- Aangeleverde tekst:
____________

ECLI:NL:RBDHA:2019:3911
Rechtbank Den Haag
- Eerste aanleg - enkelvoudig
- Rechtspraak.nl
Asielaanvraag en Dublinverordening: Verantwoordelijkheid Italië
In deze zaak heeft de Rechtbank Den Haag op 18 april 2019 uitspraak gedaan in een asielprocedure waarbij de eiser, van Gambiaanse nationaliteit, een aanvraag voor een verblijfsvergunning asiel had ingediend. De aanvraag werd door de Staatssecretaris van Justitie en Veiligheid niet in behandeling genomen, omdat Italië verantwoordelijk werd geacht voor de behandeling van de aanvraag op basis van de Dublinverordening. Eiser had eerder in Italië een verzoek om internationale bescherming ingediend, en de Italiaanse autoriteiten hadden op een verzoek tot terugname niet gereageerd, wat leidde tot een fictief claimakkoord.

____________

- Verzamelde records:
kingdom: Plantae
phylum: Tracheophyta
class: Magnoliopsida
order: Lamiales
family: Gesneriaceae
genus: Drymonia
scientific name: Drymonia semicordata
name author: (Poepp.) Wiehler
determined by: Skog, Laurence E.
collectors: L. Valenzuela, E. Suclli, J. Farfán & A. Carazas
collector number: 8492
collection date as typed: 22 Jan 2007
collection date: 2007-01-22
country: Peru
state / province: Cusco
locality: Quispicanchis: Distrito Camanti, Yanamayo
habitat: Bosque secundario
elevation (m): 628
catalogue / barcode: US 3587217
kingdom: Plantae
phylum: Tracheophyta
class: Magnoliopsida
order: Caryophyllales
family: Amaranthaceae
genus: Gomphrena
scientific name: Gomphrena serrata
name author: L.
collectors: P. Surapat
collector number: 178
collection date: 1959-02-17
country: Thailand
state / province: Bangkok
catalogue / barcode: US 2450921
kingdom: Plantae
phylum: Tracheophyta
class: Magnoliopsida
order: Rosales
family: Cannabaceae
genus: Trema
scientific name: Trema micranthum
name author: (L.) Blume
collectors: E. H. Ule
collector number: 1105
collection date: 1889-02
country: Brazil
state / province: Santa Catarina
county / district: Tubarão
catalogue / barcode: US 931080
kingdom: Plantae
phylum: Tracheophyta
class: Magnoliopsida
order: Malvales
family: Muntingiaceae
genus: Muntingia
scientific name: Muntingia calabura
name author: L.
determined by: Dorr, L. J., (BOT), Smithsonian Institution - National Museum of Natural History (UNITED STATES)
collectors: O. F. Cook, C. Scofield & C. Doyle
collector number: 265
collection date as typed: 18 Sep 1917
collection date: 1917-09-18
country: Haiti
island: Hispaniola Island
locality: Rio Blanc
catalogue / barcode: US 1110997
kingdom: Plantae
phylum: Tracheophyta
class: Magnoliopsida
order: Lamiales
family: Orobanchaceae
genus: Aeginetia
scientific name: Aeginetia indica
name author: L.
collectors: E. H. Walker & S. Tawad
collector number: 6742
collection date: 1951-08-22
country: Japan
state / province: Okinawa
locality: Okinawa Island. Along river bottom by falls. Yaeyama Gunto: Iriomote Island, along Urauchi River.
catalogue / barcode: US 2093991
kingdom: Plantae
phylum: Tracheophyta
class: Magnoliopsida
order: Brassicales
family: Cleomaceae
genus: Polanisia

____________

- Opdracht: Citeer letterlijk uit de tekst over de asielzaak het gedeelte dat begint bij de woorden "ECLI:NL:RBDHA:2019:3911" en stopt na "een fictief claimakkoord.". Voor het werk met de tekst zijn de records niet nodig.

- Jouw uitwerking:
ECLI:NL:RBDHA:2019:3911
Rechtbank Den Haag
- Eerste aanleg - enkelvoudig
- Rechtspraak.nl
Asielaanvraag en Dublinverordening: Verantwoordelijkheid Italië
In deze zaak heeft de Rechtbank Den Haag op 18 april 2019 uitspraak gedaan in een asielprocedure waarbij de eiser, van Gambiaanse nationaliteit, een aanvraag voor een verblijfsvergunning asiel had ingediend. De aanvraag werd door de Staatssecretaris van Justitie en Veiligheid niet in behandeling genomen, omdat Italië verantwoordelijk werd geacht voor de behandeling van de aanvraag op basis van de Dublinverordening. Eiser had eerder in Italië een verzoek om internationale bescherming ingediend, en de Italiaanse autoriteiten hadden op een verzoek tot terugname niet gereageerd, wat leidde tot een fictief claimakkoord.